Facility Design: Simulation Methodology for Facility Design

Published on: 
BioPharm International, BioPharm International-06-01-2007, Volume 20, Issue 6

Discrete simulation allows the design teams to see every meaningful detail about equipment and materials flowing through the process.

Designing a new biological facility or planning the expansion of an existing one requires evaluation of several parameters related to product characteristics, equipment capability, and facility capacity. Decisions made at the design stages are critical to the validation plan and the ongoing operation if it is a commercial facility. Whether the facility will provide the needed future capacity is one of the critical questions requiring a credible answer. This article describes a methodology that uses currently available simulation software as a capacity planning and design tool. The PC-based simulation software described has been available for over 10 years and employees can be trained to use and develop these models. Internal and external engineering teams, operations managers, and validation and process excellence specialists have a stake in a new design, and provide inputs that are important at design stages. This is an example of a project involving all the disciplines in which alternative designs for a sterile filling suite included multiple filling equipment options, robotic cart versus fixed conveyor systems, and different lyophilization equipment (lyos). To illustrate the methodology, a model of a filling operation for a mix of liquid and lyophilized products follows. It includes formulation, filling, lyophilization, and capping in a new commercial sterile facility to meet requirements with uncertainties that are common in forecasting new products. It incorporates examples of using a model to answer "what-if" questions about design parameters and forecast scenarios.

Jim Curry

While this is an example of one portion of the biological supply chain, this approach also applies to bulk production and packaging operations. In addition to design of a commercial operation, it also can be applied to scale up, tech transfer, and validation plan testing.

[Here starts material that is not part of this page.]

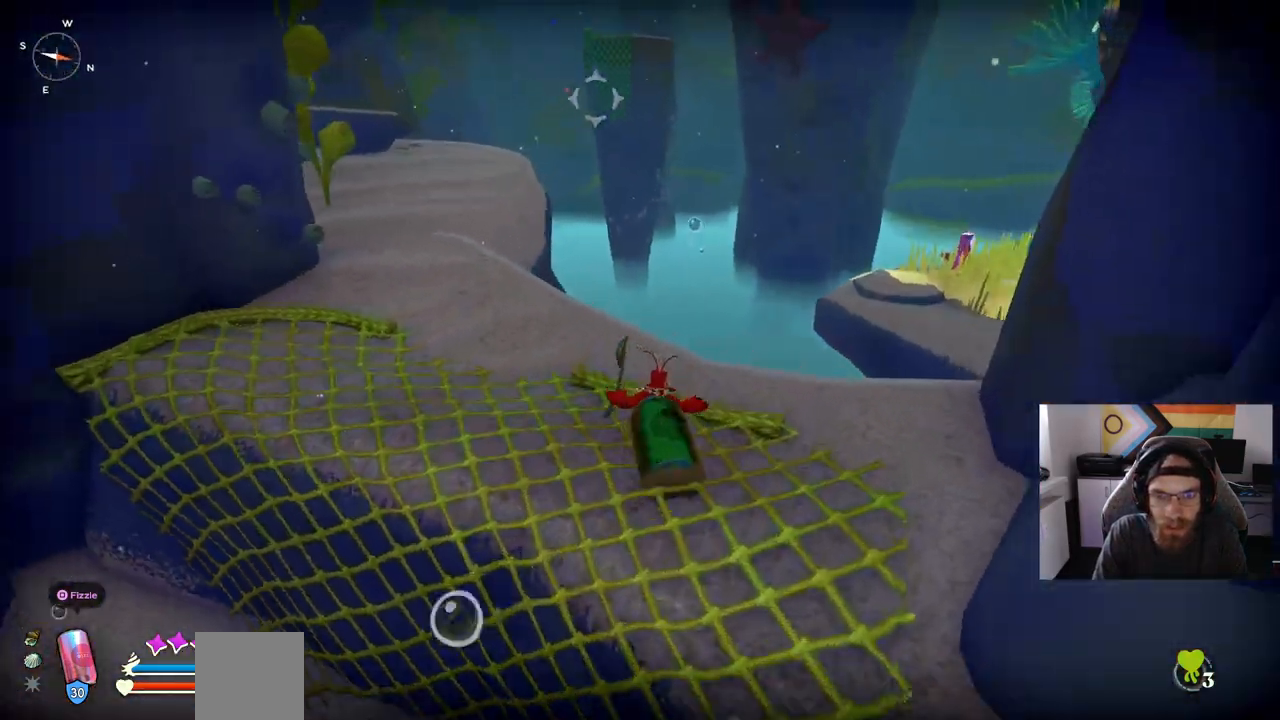
{"dt_ms": 500, "buttons": [], "left_stick": "up-right", "right_stick": "center", "events": []}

The objectives of this project were to finalize the design and select equipment for a commercial facility, given forecast projections for a new product, known requirements of an existing product, and the addition of some derivative products. The facility was expected to be constructed in phases, so phasing of equipment installation and staffing ramp-up once in operation were required.

Quick Recap

The scope of the process to be modeled included:

  • Material flow through the following operations: formulation, filling lines; transport either by robotic cart or conveyor; loading the lyos; lyophilization process (freeze drying); unloading the lyos; and capping lines. For the cart option, loading and unloading are done shelf-by-shelf; therefore, accumulation tables are also needed to buffer the filling and capping lines. The conveyor option is a more continuous process and does not require the buffers for shelves.

  • Cleaning and other changeover requirements between batches of material included a variety of processes including: manual cleans, clean-in-place (CIP) systems, steam-in-place (SIP) systems, vapor phase hydrogen peroxide (VHP) decontamination, glove integrity tests, and physical equipment changeovers between products and sizes. These applied to both the fixed equipment and portable vessels used in the process.

  • Staffing with appropriately skilled personnel was required for cleaning and processing operations. The shift schedules for the various crews and skills in the parameters had to be evaluated.

  • Activities and issues considered to be unconstrained and therefore out of scope included: availability of incoming materials and sampling; cold storage room, inspection, and packaging of completed materials; tray storage after lyophilization; and availability of portable vessels and rapid transfer port (RTP) canisters.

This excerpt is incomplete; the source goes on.